Keesokan harinya, seorang ahli ibadah itu menjumpai Nabi Musa kembali sembari berkata kepada beliau “Wahai Musa AS, aku rela dimasukkan Allah ke dalam neraka-Nya yang paling dalam, akan tetapi aku meminta satu permohonan lagi. Aku mohon agar setelah tubuhku ini dimasukkan ke dalam neraka, maka jadikanlah tubuhku ini sebesar-besarnya. Sehingga seluruh pintu neraka tertutup oleh tubuhku ini, agar tidak ada seorang pun yang akan masuk ke dalamnya”.
Nabi Musa pun kemudian menyampaikan kembali permohonan orang tersebut kepada Allah. Setelah mendengar apa yang tengah disampaikan oleh Nabi Musa. Maka Allah berfirman, “Wahai Musa (AS) sampaikanlah kepada umatmu itu bahwa sekarang Aku akan menempatkan dia di surga-Ku yang paling tinggi.”

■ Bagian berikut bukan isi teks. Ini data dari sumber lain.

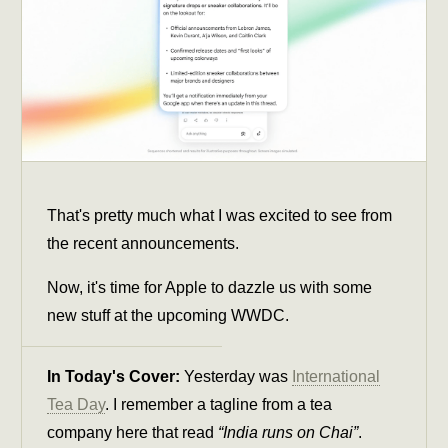
That's pretty much what I was excited to see from
the recent announcements.
Now, it's time for Apple to dazzle us with some
new stuff at the upcoming WWDC.
In Today's Cover:
Yesterday was
International
Tea Day
. I remember a tagline from a tea
company here that read
“India runs on Chai”
.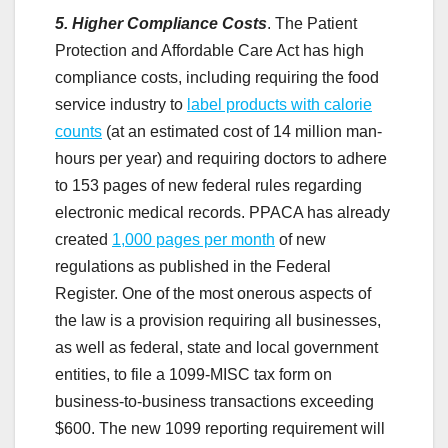
5. Higher Compliance Costs
. The Patient
Protection and Affordable Care Act has high
compliance costs, including requiring the food
service industry to
label products with calorie
counts
(at an estimated cost of 14 million man-
hours per year) and requiring doctors to adhere
to 153 pages of new federal rules regarding
electronic medical records. PPACA has already
created
1,000 pages per month
of new
regulations as published in the Federal
Register. One of the most onerous aspects of
the law is a provision
requiring all businesses,
as well as federal, state and local government
entities, to file a 1099-MISC tax form on
business-to-business transactions exceeding
$600. The new 1099 reporting requirement will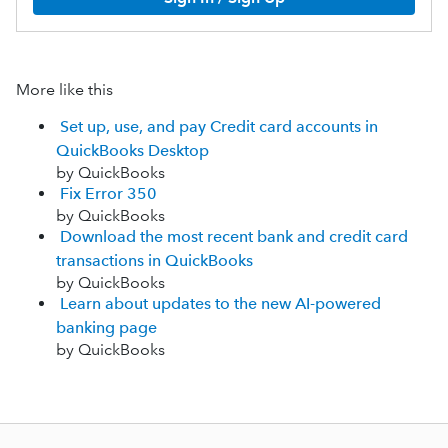
More like this
Set up, use, and pay Credit card accounts in
QuickBooks Desktop
by QuickBooks
Fix Error 350
by QuickBooks
Download the most recent bank and credit card
transactions in QuickBooks
by QuickBooks
Learn about updates to the new AI-powered
banking page
by QuickBooks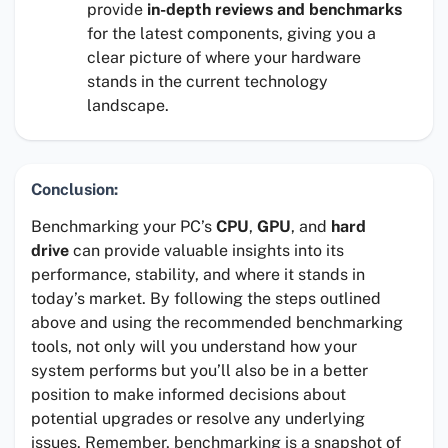
provide
in-depth reviews and benchmarks
for the latest components, giving you a
clear picture of where your hardware
stands in the current technology
landscape.
Conclusion:
Benchmarking your PC’s
CPU
,
GPU
, and
hard
drive
can provide valuable insights into its
performance, stability, and where it stands in
today’s market. By following the steps outlined
above and using the recommended benchmarking
tools, not only will you understand how your
system performs but you’ll also be in a better
position to make informed decisions about
potential upgrades or resolve any underlying
issues. Remember, benchmarking is a snapshot of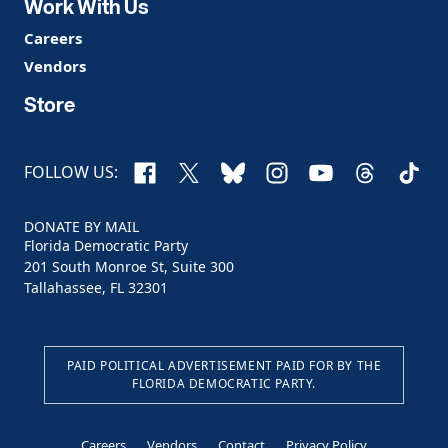
Work With Us
Careers
Vendors
Store
Facebook
X
Bluesky
Instagram
YouTube
Threads
TikTo
FOLLOW US:
DONATE BY MAIL
Florida Democratic Party
201 South Monroe St, Suite 300
Tallahassee, FL 32301
PAID POLITICAL ADVERTISEMENT PAID FOR BY THE
FLORIDA DEMOCRATIC PARTY.
Careers
Vendors
Contact
Privacy Policy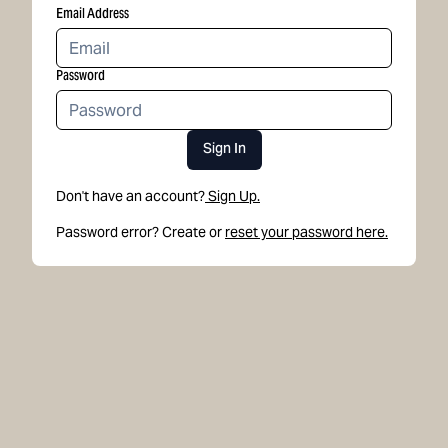
Email Address
Password
Sign In
Don't have an account?
Sign Up.
Password error? Create or
reset your password here.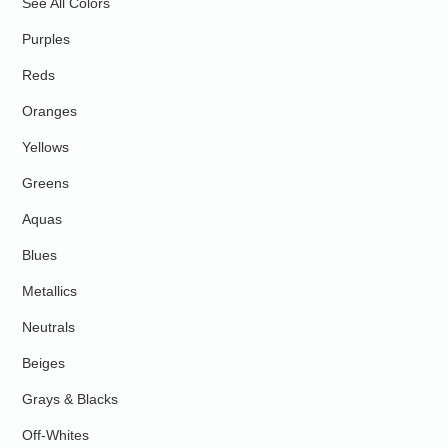
See All Colors
Purples
Reds
Oranges
Yellows
Greens
Aquas
Blues
Metallics
Neutrals
Beiges
Grays & Blacks
Off-Whites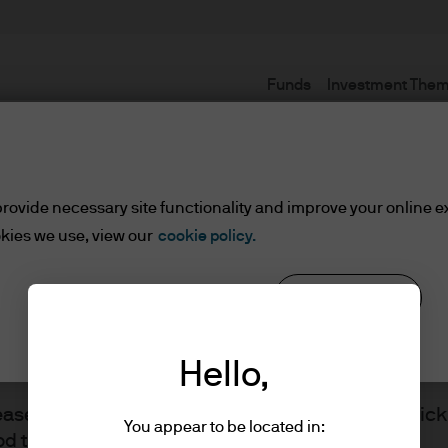
Funds
Investment The
Terms and conditions
rovide necessary site functionality and improve your online e
kies we use, view our
cookie policy.
set or Wealth Managers
Reject all
Cookie settings
ients/Asset or Wealth Managers
Hello,
lease read the information below and affirm by clic
You appear to be located in:
d the information provided.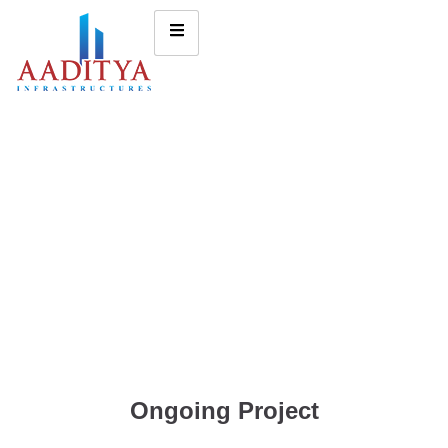
Ongoing Project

Dari kisah ini, kita dapat mengambil hikmah bahwa: sedahsyat dan sehebat apapun ibadah yang dilakukan seorang hamba kepada Tuhan-Nya, tidak dapat menjamin keselamatan seseorang. Pun tidak dapat dijadikan sebagai parameter untuk memperoleh kedudukan yang mulia di sisi Allah. Melainkan adalah dengan memperoleh rahmat dari Allah. Sebagaimana hadis Jabir bin Abdillah bahwa Rasulullah bersabda:
لا يذخل أحدا منكم عمله الجنة، ولا يجيره من النار، ولا أنا إلا برحمة من الله
“Tidak ada amalan seorangpun yang bisa memasukkannya ke dalam surga dan menyelamatkannya dari neraka. Tidak juga denganku, kecuali dengan memperoleh rahmat dari Allah.” (HR. Imam Muslim) Wallahu A’lam.